So I haven't tracked all week! I have the weekend to get back on track and make note of stuff, but I feel disappointed in myself. I feel like since I haven't been tracking I've allowed myself to snack more often instead of being aware of what I'm putting in my body. Which. Is not good. I'm going to be good today and track everything I eat. I may have thwarted my own goals for a 2 lb weight loss this week by dicking around. That's so frustrating to me. Sigh. I have 3 more days to get back on track. We'll see what happens. I'm still showing a loss on the scale, but it wasn't as much as I was showing Tuesday and Wednesday.

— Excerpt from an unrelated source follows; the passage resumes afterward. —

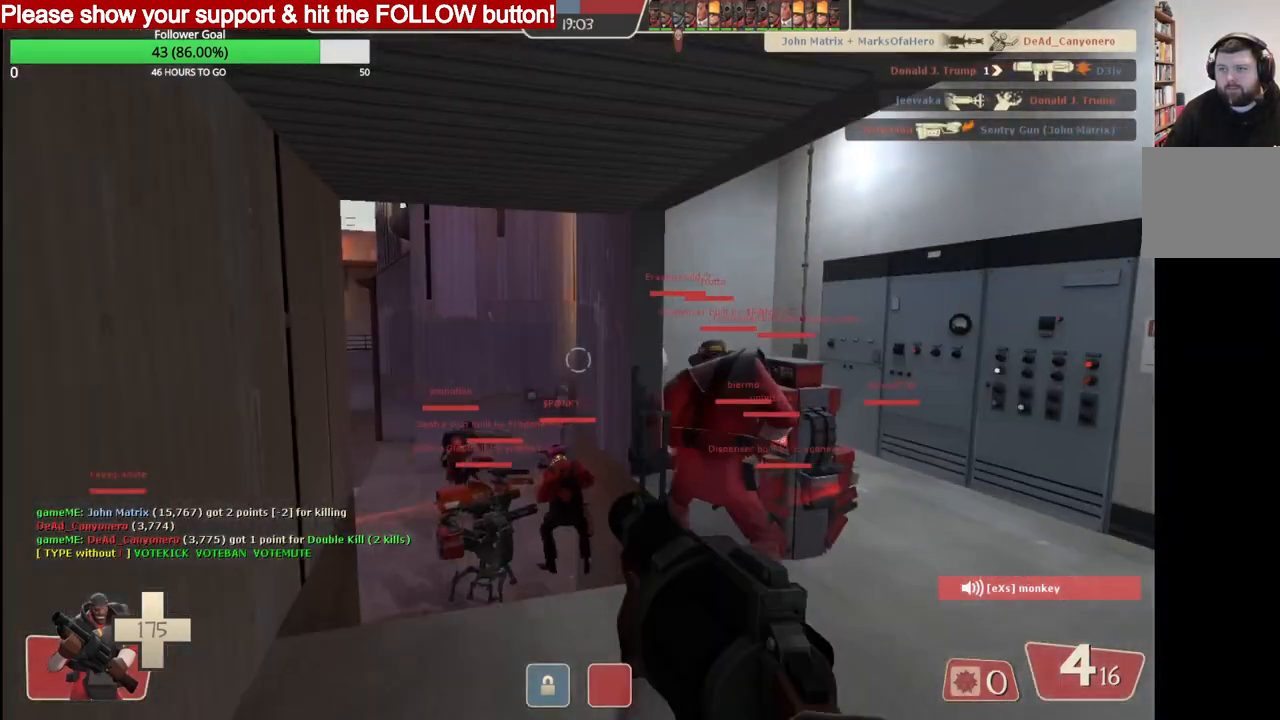
{"buttons": ["SQUARE"], "left_stick": "up", "right_stick": "center", "events": [[333, "right_stick", "left"], [500, "SQUARE", "down"], [500, "right_stick", "center"]]}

Today the book talked about your hunger scale. Basically it talks about how a lot of people eat and graze all day and in the process stop being able to recognize their hunger signals. It said to not wait until you were starving, but at the first hunger pang to make a note that you should eat within the next 30 minutes or so. This is something that is important to me--listening to my body and being aware of it's needs. Since I've started this, I've been able to tell when my body is sluggish, when it's bloated, when it's hungry, when something is not right, etc. I've been much more aware of my body and how it reacts to things. So my next goal is trying to be aware of how it reacts to hunger. I'm very guilty of waiting until the starving stage.
"Above all, love each other deeply because love covers over a multitude of sins. Offer hospitality to one another without grumbling. Each one should use whatever gift he has received to serve others, faithfully administering God's grace in its various forms. If anyone speaks, he should do it as one speaking the very words of God. If anyone serves he should do it with the strength God provides, so that in all things God may be praised through Jesus Christ." 1 Peter 4:8-11
So in every book that I've read so far, the whole "love each other" above all things has been present. I'm pretty positive of this fact. It's very interesting that it's such a core message, but so many of us miss it...and even do the opposite. I like this verse because he gives us examples of practical ways of loving, and how it says that God's grace comes in many forms. It's not the cookie cutter, step by step instruction kind of thing. It's a "what are the gifts and talents that God has given you to allow you to love and be full of grace?" That, is awesome to me. The whole focus on God being praised is becoming more evident and real to me as I get older. It's so much easier for me to realize that the accomplishments and the many things that I have are not a result of me being awesome, it's a result of God being incredibly good, amazing, and full of grace.